**Work instructions**
Without the images, write out the whole listing exactly.

■ ■ ■

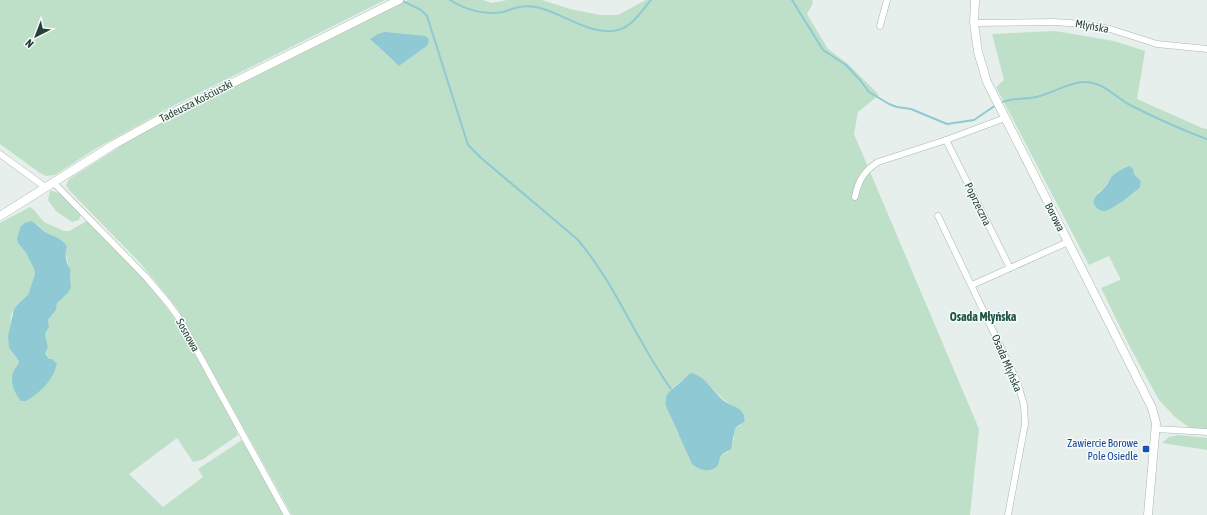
<svg xmlns="http://www.w3.org/2000/svg" width="1207" height="515" viewBox="0 0 1207 515" font-family="'Asap Condensed',sans-serif">
<style>
.green{fill:#bfe0c8;fill-rule:evenodd}
.water{fill:#8ec9d4}
.lines{fill:none;stroke-linecap:round;stroke-linejoin:round}
.stream{stroke:#8ec9d4;stroke-width:2}
.minor-casing{stroke:#a8b8b2;stroke-width:7}
.tertiary-casing{stroke:#a8b8b2;stroke-width:9}
.minor{stroke:#fff;stroke-width:6}
.tertiary{stroke:#fff;stroke-width:8}
.transit-dot{fill:#1a4fb4;stroke:#f7fbf9;stroke-width:1.5}
.labels{text-anchor:middle;stroke-width:3;stroke-linejoin:round;paint-order:stroke}
.street-label{font-size:11px;fill:#24423a;stroke:#f7fbf9}
.transit-label{font-size:11px;fill:#164399;stroke:#f7fbf9;text-anchor:end}
.neighbourhood-label{font-size:12px;font-weight:bold;fill:#1f5548;stroke:#f7fbf9}
</style>
<rect width="100%" height="100%" fill="#e6efeb"/>
<g class="green">
<polygon points="0,0 385,0 167,109 95,149 55,175 46,176 40,173 0,144"/>
<path d="M 408,0 L 483,0 L 492,3 L 507,0 L 542,0 L 570,9 L 600,15 L 618,15 L 646,0 L 812,0 L 813,3 L 807,14 L 828,49 L 848,64 L 879,95 L 858,112 L 854,134 L 979,429 L 970,515 L 292,515 L 177,308 L 141,264 L 69,190 L 66,185 L 69,179 L 140,134 ZM 429,42 L 427,46 L 399,66 L 376,45 ZM 683,380 L 705,381 L 724,400 L 743,412 L 745,417 L 740,426 L 735,428 L 734,432 L 734,439 L 728,452 C 722,454 719,457 718,464 L 678,434 L 665,401 L 671,389 Z"/>
<path d="M 1055,31 L 1114,41 L 1145,51 L 1137,99 L 1202,128 L 1207,129 L 1207,430 L 1194,429 L 1187,426 L 1174,416 L 1159,400 L 1131,349 L 1101,288 L 1120,280 L 1120,278 L 1109,256 L 1089,265 L 996,87 L 1004,80 L 992,34 ZM 1122,169 L 1134,174 L 1141,181 C 1139,192 1131,196 1122,201 L 1097,193 L 1104,188 L 1111,177 Z"/>
<path d="M 50,191 C 62,190 73,206 81,214 L 79,220 L 72,222 L 56,211 L 48,200 Z"/>
<path d="M 30,207 L 34,210 L 44,222 L 64,231 L 69,231 L 87,221 C 118,252 150,283 175,319 L 233,422 L 238,435 L 202,460 L 193,462 L 177,438 L 129,474 L 163,507 L 203,477 L 198,469 L 242,440 L 284,515 L 0,515 L 0,223 ZM 37,224 L 65,251 L 69,267 L 71,270 L 70,273 L 71,288 L 68,293 L 57,303 L 56,310 L 48,320 L 49,327 L 45,334 L 48,347 L 45,354 L 48,358 L 51,360 L 14,369 L 18,365 L 19,361 L 9,348 L 11,315 L 14,309 L 19,303 L 28,296 L 35,274 L 34,269 L 26,253 L 18,243 Z"/>
<polygon points="1179,435 1207,438 1207,450 1162,443 1169,437"/>
</g>
<g class="water">
<polygon points="385,32 425,36 428,38 429,42 427,46 399,66 370,39 378,34"/>
<path d="M 1130,166 L 1133,169 L 1134,174 L 1141,181 C 1141,182 1140,187 1140,187 C 1137,192 1110,211 1104,211 C 1101,211 1098,209 1096,207 C 1089,199 1100,193 1105,187 C 1108,184 1109,180 1111,177 C 1116,172 1123,168 1130,166 Z"/>
<path d="M 31,221 C 37,224 40,228 45,232 C 53,237 62,237 67,247 C 64,254 66,264 71,270 L 70,273 L 71,288 L 68,293 L 57,303 L 56,310 L 48,320 L 49,327 L 45,334 L 48,347 L 45,354 L 49,359 L 52,359 L 57,364 C 53,380 40,393 26,401 L 21,401 C 14,393 9,380 14,370 C 16,366 18,366 19,361 L 9,348 L 8,336 L 14,309 L 19,303 L 28,295 L 35,274 L 34,269 L 26,253 L 18,243 L 17,238 L 21,226 L 25,223 Z"/>
<path d="M 690,373 C 705,375 713,392 724,401 C 730,405 739,407 743,413 C 745,416 745,419 744,422 L 735,428 L 731,449 C 728,452 723,452 721,456 C 719,459 719,462 718,465 C 711,474 699,470 692,464 L 666,406 C 663,392 675,388 683,380 C 686,378 688,375 690,373 Z"/>
</g>
<g class="lines">
<g class="stream">
<path d="M 401,0 L 421,10 L 427,16 L 468,145 L 480,157 L 577,239 C 616,284 636,341 671,389"/>
<path d="M 450,0 C 465,10 485,15 503,12 C 507,11 511,9 515,8 C 521,6 530,6 536,7 C 562,12 591,37 618,30 C 632,27 642,10 651,0"/>
<polyline points="792,0 823,50 846,65 860,80 869,92 889,104 897,107 911,109 947,124 974,120 996,105"/>
<path d="M 1000,103 C 1011,97 1024,100 1036,97 C 1052,94 1066,83 1083,82 C 1104,81 1116,99 1134,107 C 1158,119 1182,130 1207,139"/>
</g>
<defs>
<g id="minor">
<polyline points="974,23 1055,22 1082,24 1110,29 1157,44 1207,49"/>
<polyline points="880,26 887,0"/>
<polyline points="946,140 1010,268 1068,242"/>
<polyline points="0,154 45,187"/>
<polyline points="53,182 146,277 168,303 179,318 287,515"/>
<path d="M 855,197 C 858,181 864,171 878,162 L 946,140 L 1005,118"/>
<polyline points="938,216 1017,381 1024,405 1025,424 1008,515"/>
<polyline points="972,285 1010,268"/>
<polyline points="1156,429 1207,432"/>
</g>
<g id="tertiary">
<polyline points="975,0 974,23 978,52 987,82 1132,368 1152,408 1156,423 1148,515"/>
<polyline points="0,216 113,145 160,119 399,0"/>
</g>
</defs>
<use href="#minor" class="minor-casing"/>
<use href="#tertiary" class="tertiary-casing"/>
<use href="#minor" class="minor"/>
<use href="#tertiary" class="tertiary"/>
</g>
<rect class="transit-dot" x="1142" y="445" width="8" height="8" rx="2"/>
<g class="labels">
<g class="street-label">
<text transform="translate(1092 26) rotate(10)" y="4">Młyńska</text>
<text transform="translate(196 101) rotate(-27)" y="4">Tadeusza Kościuszki</text>
<text transform="translate(978 204) rotate(64)" y="4">Poprzeczna</text>
<text transform="translate(1055 217) rotate(63)" y="4">Borowa</text>
<text transform="translate(188 335) rotate(61)" y="4">Sosnowa</text>
<text transform="translate(1007 363) rotate(67)" y="4">Osada Młyńska</text>
</g>
<g class="transit-label">
<text x="1138" y="447">Zawiercie Borowe<tspan x="1138" dy="13">Pole Osiedle</tspan></text>
</g>
<g class="neighbourhood-label">
<text x="983" y="321">Osada Młyńska</text>
</g>
</g>
<g transform="translate(36 36) rotate(222)" stroke="#f7fbf9" stroke-width="3" paint-order="stroke">
<path d="M0-3L7 15L0 10L-7 15Z" fill="#24423a"/>
<text y="-6" font-size="11" font-weight="bold" text-anchor="middle" fill="#24423a">N</text>
</g>
</svg>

■ ■ ■

**Answer section**
<svg xmlns="http://www.w3.org/2000/svg" width="1207" height="515" viewBox="0 0 1207 515" font-family="'Asap Condensed',sans-serif">
<style>
.green{fill:#bfe0c8;fill-rule:evenodd}
.water{fill:#8ec9d4}
.lines{fill:none;stroke-linecap:round;stroke-linejoin:round}
.stream{stroke:#8ec9d4;stroke-width:2}
.minor-casing{stroke:#a8b8b2;stroke-width:7}
.tertiary-casing{stroke:#a8b8b2;stroke-width:9}
.minor{stroke:#fff;stroke-width:6}
.tertiary{stroke:#fff;stroke-width:8}
.transit-dot{fill:#1a4fb4;stroke:#f7fbf9;stroke-width:1.5}
.labels{text-anchor:middle;stroke-width:3;stroke-linejoin:round;paint-order:stroke}
.street-label{font-size:11px;fill:#24423a;stroke:#f7fbf9}
.transit-label{font-size:11px;fill:#164399;stroke:#f7fbf9;text-anchor:end}
.neighbourhood-label{font-size:12px;font-weight:bold;fill:#1f5548;stroke:#f7fbf9}
</style>
<rect width="100%" height="100%" fill="#e6efeb"/>
<g class="green">
<polygon points="0,0 385,0 167,109 95,149 55,175 46,176 40,173 0,144"/>
<path d="M 408,0 L 483,0 L 492,3 L 507,0 L 542,0 L 570,9 L 600,15 L 618,15 L 646,0 L 812,0 L 813,3 L 807,14 L 828,49 L 848,64 L 879,95 L 858,112 L 854,134 L 979,429 L 970,515 L 292,515 L 177,308 L 141,264 L 69,190 L 66,185 L 69,179 L 140,134 ZM 429,42 L 427,46 L 399,66 L 376,45 ZM 683,380 L 705,381 L 724,400 L 743,412 L 745,417 L 740,426 L 735,428 L 734,432 L 734,439 L 728,452 C 722,454 719,457 718,464 L 678,434 L 665,401 L 671,389 Z"/>
<path d="M 1055,31 L 1114,41 L 1145,51 L 1137,99 L 1202,128 L 1207,129 L 1207,430 L 1194,429 L 1187,426 L 1174,416 L 1159,400 L 1131,349 L 1101,288 L 1120,280 L 1120,278 L 1109,256 L 1089,265 L 996,87 L 1004,80 L 992,34 ZM 1122,169 L 1134,174 L 1141,181 C 1139,192 1131,196 1122,201 L 1097,193 L 1104,188 L 1111,177 Z"/>
<path d="M 50,191 C 62,190 73,206 81,214 L 79,220 L 72,222 L 56,211 L 48,200 Z"/>
<path d="M 30,207 L 34,210 L 44,222 L 64,231 L 69,231 L 87,221 C 118,252 150,283 175,319 L 233,422 L 238,435 L 202,460 L 193,462 L 177,438 L 129,474 L 163,507 L 203,477 L 198,469 L 242,440 L 284,515 L 0,515 L 0,223 ZM 37,224 L 65,251 L 69,267 L 71,270 L 70,273 L 71,288 L 68,293 L 57,303 L 56,310 L 48,320 L 49,327 L 45,334 L 48,347 L 45,354 L 48,358 L 51,360 L 14,369 L 18,365 L 19,361 L 9,348 L 11,315 L 14,309 L 19,303 L 28,296 L 35,274 L 34,269 L 26,253 L 18,243 Z"/>
<polygon points="1179,435 1207,438 1207,450 1162,443 1169,437"/>
</g>
<g class="water">
<polygon points="385,32 425,36 428,38 429,42 427,46 399,66 370,39 378,34"/>
<path d="M 1130,166 L 1133,169 L 1134,174 L 1141,181 C 1141,182 1140,187 1140,187 C 1137,192 1110,211 1104,211 C 1101,211 1098,209 1096,207 C 1089,199 1100,193 1105,187 C 1108,184 1109,180 1111,177 C 1116,172 1123,168 1130,166 Z"/>
<path d="M 31,221 C 37,224 40,228 45,232 C 53,237 62,237 67,247 C 64,254 66,264 71,270 L 70,273 L 71,288 L 68,293 L 57,303 L 56,310 L 48,320 L 49,327 L 45,334 L 48,347 L 45,354 L 49,359 L 52,359 L 57,364 C 53,380 40,393 26,401 L 21,401 C 14,393 9,380 14,370 C 16,366 18,366 19,361 L 9,348 L 8,336 L 14,309 L 19,303 L 28,295 L 35,274 L 34,269 L 26,253 L 18,243 L 17,238 L 21,226 L 25,223 Z"/>
<path d="M 690,373 C 705,375 713,392 724,401 C 730,405 739,407 743,413 C 745,416 745,419 744,422 L 735,428 L 731,449 C 728,452 723,452 721,456 C 719,459 719,462 718,465 C 711,474 699,470 692,464 L 666,406 C 663,392 675,388 683,380 C 686,378 688,375 690,373 Z"/>
</g>
<g class="lines">
<g class="stream">
<path d="M 401,0 L 421,10 L 427,16 L 468,145 L 480,157 L 577,239 C 616,284 636,341 671,389"/>
<path d="M 450,0 C 465,10 485,15 503,12 C 507,11 511,9 515,8 C 521,6 530,6 536,7 C 562,12 591,37 618,30 C 632,27 642,10 651,0"/>
<polyline points="792,0 823,50 846,65 860,80 869,92 889,104 897,107 911,109 947,124 974,120 996,105"/>
<path d="M 1000,103 C 1011,97 1024,100 1036,97 C 1052,94 1066,83 1083,82 C 1104,81 1116,99 1134,107 C 1158,119 1182,130 1207,139"/>
</g>
<defs>
<g id="minor">
<polyline points="974,23 1055,22 1082,24 1110,29 1157,44 1207,49"/>
<polyline points="880,26 887,0"/>
<polyline points="946,140 1010,268 1068,242"/>
<polyline points="0,154 45,187"/>
<polyline points="53,182 146,277 168,303 179,318 287,515"/>
<path d="M 855,197 C 858,181 864,171 878,162 L 946,140 L 1005,118"/>
<polyline points="938,216 1017,381 1024,405 1025,424 1008,515"/>
<polyline points="972,285 1010,268"/>
<polyline points="1156,429 1207,432"/>
</g>
<g id="tertiary">
<polyline points="975,0 974,23 978,52 987,82 1132,368 1152,408 1156,423 1148,515"/>
<polyline points="0,216 113,145 160,119 399,0"/>
</g>
</defs>
<use href="#minor" class="minor-casing"/>
<use href="#tertiary" class="tertiary-casing"/>
<use href="#minor" class="minor"/>
<use href="#tertiary" class="tertiary"/>
</g>
<rect class="transit-dot" x="1142" y="445" width="8" height="8" rx="2"/>
<g class="labels">
<g class="street-label">
<text transform="translate(1092 26) rotate(10)" y="4">Młyńska</text>
<text transform="translate(196 101) rotate(-27)" y="4">Tadeusza Kościuszki</text>
<text transform="translate(978 204) rotate(64)" y="4">Poprzeczna</text>
<text transform="translate(1055 217) rotate(63)" y="4">Borowa</text>
<text transform="translate(188 335) rotate(61)" y="4">Sosnowa</text>
<text transform="translate(1007 363) rotate(67)" y="4">Osada Młyńska</text>
</g>
<g class="transit-label">
<text x="1138" y="447">Zawiercie Borowe<tspan x="1138" dy="13">Pole Osiedle</tspan></text>
</g>
<g class="neighbourhood-label">
<text x="983" y="321">Osada Młyńska</text>
</g>
</g>
<g transform="translate(36 36) rotate(222)" stroke="#f7fbf9" stroke-width="3" paint-order="stroke">
<path d="M0-3L7 15L0 10L-7 15Z" fill="#24423a"/>
<text y="-6" font-size="11" font-weight="bold" text-anchor="middle" fill="#24423a">N</text>
</g>
</svg>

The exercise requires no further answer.